Limb reduction in an Esco2 cohesinopathy mouse model is mediated by p53-dependent apoptosis and vascular disruption [RNA-Seq]. Limb reduction in an Esco2 cohesinopathy mouse model is mediated by p53-dependent apoptosis and vascular disruption [RNA-Seq]

Roberts syndrome (RBS) is an autosomal recessive disorder with profound growth deficiency and limb reduction caused by ESCO2 loss-of-function mutations. We elucidate the pathogenesis of limb reduction in an Esco2fl/fl;Prrx1-CreTg/0 mouse model using bulk- and single cell-RNA-seq and gene co-expression network analyses during embryogenesis. Our results reveal morphological and vascular defects culminating in hemorrhage of mutant limbs at E12.5. Underlying this abnormal developmental progression is a pre-apoptotic, mesenchymal cell population specific to mutant limb buds enriched for p53-related signaling beginning at E9.5. We then characterize these p53-related processes of cell cycle arrest, DNA damage, cell death, and the inflammatory leukotriene signaling pathway in vivo. In utero treatment with the p53 inhibitor pifithrin-α, identified using a drug repositioning approach, rescued the hemorrhage in mutant limbs. Lastly, significant enrichments were identified among genes associated with RBS, thalidomide embryopathy, and human limb reduction disorders, suggesting etiological commonalities of cell death and vascular defects.

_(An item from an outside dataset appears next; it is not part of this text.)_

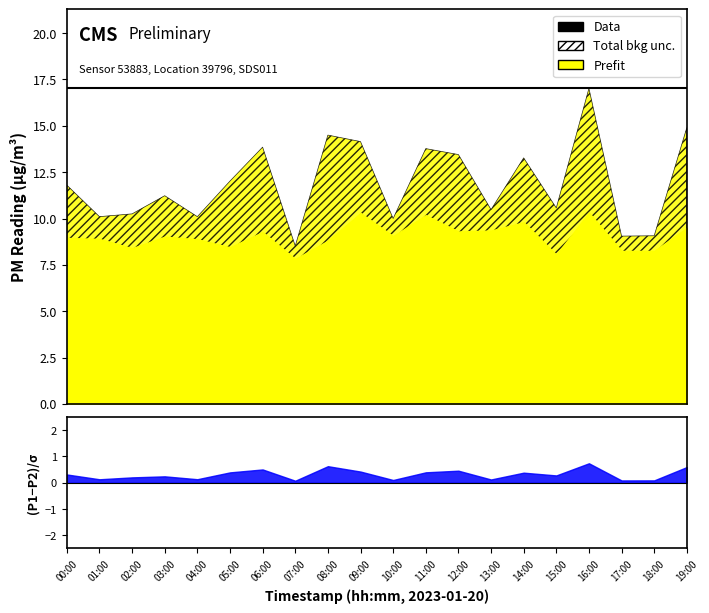

At how many categories does at least one series exceed 13?

8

Overall design: A total of 18 libraries were generated based on triplicate samples of each genotype at each stage (three replicates of Esco2fl/fl;Prrx1-CreTg/0 and Esco2fl/fl at E9.5, E10.5 and E11.5). Libraries were then sequenced on the Illumina NovaSeq 6000 (300 cycle paired-end sequencing with a read length of 150 bp). For each genotype at each age, pairwise comparisons were performed to identify differentially expressed genes between mutant and control limb buds.

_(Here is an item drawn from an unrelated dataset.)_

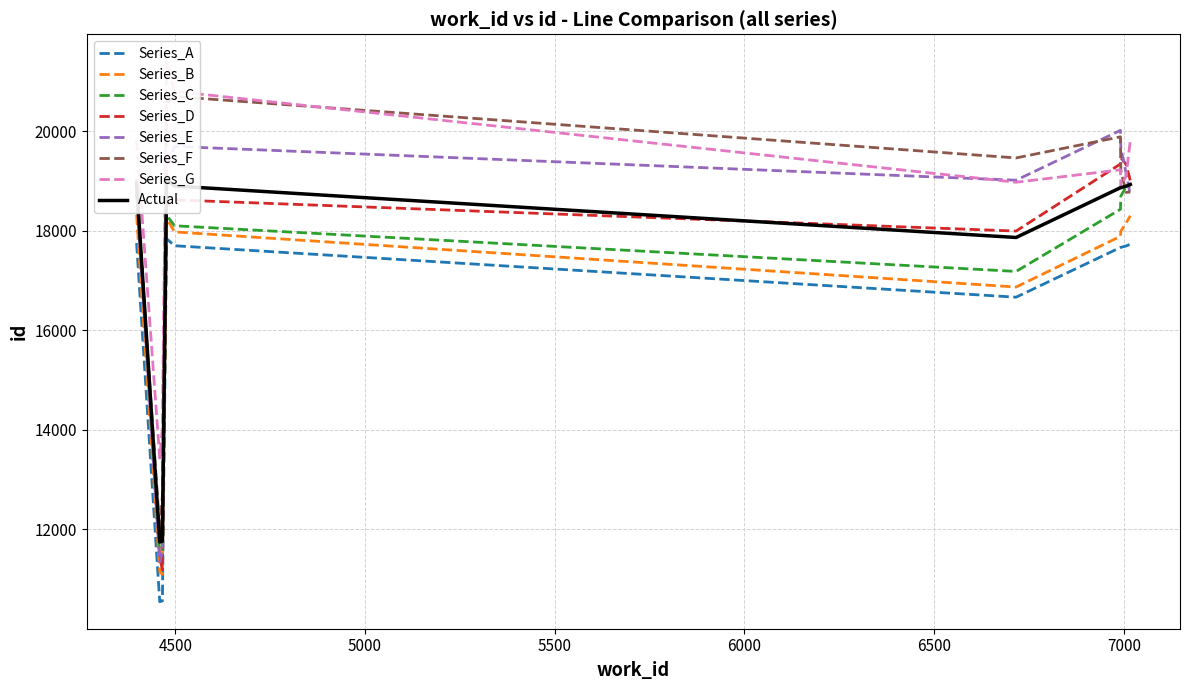

True or false: Series_D and Series_A intersect in this chart.

False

Roberts综合征（Roberts syndrome, RBS）是一种常染色体隐性遗传病，由ESCO2功能丧失性突变引发，以严重生长发育缺陷与肢体发育不全为典型特征。本研究针对Esco2fl/fl;Prrx1-CreTg/0小鼠模型，采用bulk RNA测序（bulk RNA-seq）、单细胞RNA测序（single cell RNA-seq, scRNA-seq）及基因共表达网络分析，解析了胚胎发育阶段肢体发育不全的发病机制。研究结果显示，突变小鼠肢体在胚胎发育第12.5天（E12.5）出现形态学与血管异常，最终引发出血。该异常发育进程的细胞学基础为：自胚胎第9.5天（E9.5）起，突变肢体芽中出现特异性前凋亡间充质细胞群，该细胞群显著富集p53相关信号通路。随后，本研究在体内表征了这些与p53相关的细胞周期阻滞、DNA损伤、细胞死亡及炎症性白三烯信号通路过程。通过药物重定位策略筛选得到p53抑制剂Pifithrin-α，对孕鼠实施宫内给药后，成功挽救了突变小鼠肢体的出血表型。最后，本研究发现与RBS、沙利度胺胚胎病及人类肢体发育不全疾病相关的基因存在显著富集，提示上述疾病在细胞死亡与血管缺陷方面存在共同的致病机制。总体实验设计：本研究共构建18个测序文库，对应每个发育阶段（E9.5、E10.5、E11.5）的两种基因型（Esco2fl/fl;Prrx1-CreTg/0突变型与Esco2fl/fl野生型）各3份生物学重复。文库采用Illumina NovaSeq 6000平台进行测序，采用300循环双端测序策略，读长为150 bp。针对每个发育阶段的每种基因型，均开展组间两两比较，以鉴定突变型与野生型肢体芽间的差异表达基因。